Davis has been Melbourne Symphony Orchestra's Chief Conductor since 2013. Recently he scheduled Charles Ives' rarely-heard Fourth Symphony and a Mahler Sixth, the latest in a cycle of the composer's nine symphonies.
"The Sixth is an extraordinary work and a favourite," he enthuses. "It's a shattering piece, both to perform and listen to, but it's also the most classical of Mahler's symphonies in terms of structure and shape."
Olivier Messiaen is another composer who has expanded musical language and expectations in scores such as the two-hour Vingt Regards sur l'enfant Jesus for solo piano and the 80-minute Turangalila Symphony, which the NZSO presented in 2003. Tonight's Eclairs sur l'Au-Dela, at a mere 75 minutes, was completed just months before Messiaen's death in 1992.
"It's not performed often but that's hardly surprising with an orchestra of 123 players," Davis explains. "And pieces calling for ten flutes and ten clarinets aren't exactly done every week."
"This is visionary music," he stresses. "And with a title like Illuminations of the Beyond it's bound to be."
With all 11 movements prefaced by Biblical quotation, Davis says Messiaen's religious faith is very apparent, but you don't have to be a subscriber to that faith to appreciate it.
He points out contemplative movements, in which "time itself seems to stand still," but also their polar opposites, including the frenzied unisons of the third movement that portray the Australian lyrebird.
"It moves so very fast," Davis says. "Musically, that's tricky enough with a small group, but when it's with a whole orchestra, it's fiendishly difficult.
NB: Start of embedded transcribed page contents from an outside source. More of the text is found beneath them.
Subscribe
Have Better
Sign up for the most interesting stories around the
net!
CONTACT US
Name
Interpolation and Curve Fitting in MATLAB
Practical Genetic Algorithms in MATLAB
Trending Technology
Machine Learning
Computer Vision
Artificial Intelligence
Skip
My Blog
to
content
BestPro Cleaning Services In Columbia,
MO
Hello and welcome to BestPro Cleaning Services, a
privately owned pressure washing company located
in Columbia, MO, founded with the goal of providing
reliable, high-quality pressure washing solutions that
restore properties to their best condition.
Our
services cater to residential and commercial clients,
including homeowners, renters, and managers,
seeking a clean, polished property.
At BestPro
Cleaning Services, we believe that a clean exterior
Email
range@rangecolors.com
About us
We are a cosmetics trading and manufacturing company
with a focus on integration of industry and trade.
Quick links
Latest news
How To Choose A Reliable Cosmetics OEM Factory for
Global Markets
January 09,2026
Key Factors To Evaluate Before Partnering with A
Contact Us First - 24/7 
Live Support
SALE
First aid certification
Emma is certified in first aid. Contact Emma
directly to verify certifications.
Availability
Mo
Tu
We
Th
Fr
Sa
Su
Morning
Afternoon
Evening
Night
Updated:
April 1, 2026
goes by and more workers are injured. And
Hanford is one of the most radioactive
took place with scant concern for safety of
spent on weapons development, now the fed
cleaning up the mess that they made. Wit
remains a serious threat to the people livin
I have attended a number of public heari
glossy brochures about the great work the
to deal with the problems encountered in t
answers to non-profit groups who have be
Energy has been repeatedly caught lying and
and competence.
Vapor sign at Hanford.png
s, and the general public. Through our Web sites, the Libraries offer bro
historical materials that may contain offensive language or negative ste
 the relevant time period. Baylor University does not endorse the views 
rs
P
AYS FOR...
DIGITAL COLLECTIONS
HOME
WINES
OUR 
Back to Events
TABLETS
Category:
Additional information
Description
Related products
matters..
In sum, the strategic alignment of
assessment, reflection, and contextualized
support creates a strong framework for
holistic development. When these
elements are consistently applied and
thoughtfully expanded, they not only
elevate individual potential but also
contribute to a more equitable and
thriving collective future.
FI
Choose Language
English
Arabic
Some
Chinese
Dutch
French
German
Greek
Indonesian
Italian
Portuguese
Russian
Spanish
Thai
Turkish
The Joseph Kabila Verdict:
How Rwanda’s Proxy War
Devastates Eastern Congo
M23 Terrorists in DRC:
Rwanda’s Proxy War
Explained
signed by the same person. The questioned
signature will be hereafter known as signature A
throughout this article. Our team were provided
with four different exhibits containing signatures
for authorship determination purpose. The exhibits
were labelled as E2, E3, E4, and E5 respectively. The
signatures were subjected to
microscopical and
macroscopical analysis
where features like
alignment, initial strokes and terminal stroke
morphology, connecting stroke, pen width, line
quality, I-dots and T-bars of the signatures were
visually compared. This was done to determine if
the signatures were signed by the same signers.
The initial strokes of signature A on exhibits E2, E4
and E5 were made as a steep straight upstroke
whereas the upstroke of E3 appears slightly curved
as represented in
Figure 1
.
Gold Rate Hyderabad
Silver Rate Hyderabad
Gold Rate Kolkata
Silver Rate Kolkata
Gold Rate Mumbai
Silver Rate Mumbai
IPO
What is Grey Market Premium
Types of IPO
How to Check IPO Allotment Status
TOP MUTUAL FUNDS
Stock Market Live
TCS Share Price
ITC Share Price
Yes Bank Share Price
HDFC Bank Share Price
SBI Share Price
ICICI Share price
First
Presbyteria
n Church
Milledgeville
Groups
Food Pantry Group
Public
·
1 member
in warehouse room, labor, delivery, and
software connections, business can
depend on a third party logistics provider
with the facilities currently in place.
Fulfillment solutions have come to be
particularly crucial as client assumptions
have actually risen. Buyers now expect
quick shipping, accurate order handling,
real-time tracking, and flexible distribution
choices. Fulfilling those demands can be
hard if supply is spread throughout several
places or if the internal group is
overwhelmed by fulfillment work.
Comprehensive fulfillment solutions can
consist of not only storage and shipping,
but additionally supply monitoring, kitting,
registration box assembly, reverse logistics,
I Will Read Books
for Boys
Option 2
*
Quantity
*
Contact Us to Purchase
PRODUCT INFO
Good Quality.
In fact, the orchestra becomes the bird, coruscating in its brilliance.
"Much of Messiaen's music is based on the singing of birds, God's most wonderful creation, as my ornithologist cousin would say," Davis continues, warning me that we won't be hearing any New Zealand birdsong tonight.
"There is a piece that didn't make it into Eclairs, based solely on the song of the tui," he says. "It was premiered recently at the BBC Proms but, when we asked if we could include it here, we were refused, and told that the piece is already the way that Messiaen intended."
In the final count, Eclairs sur l'Au-Dela dazzles with "an incredible range of colours and dynamics.
"Above all, don't expect the sort of musical development that Beethoven or Brahms do," Davis adds. "Messiaen uses repetition, finding different ways of juxtaposing different ideas - more like a musical kaleidoscope than any symphonic process."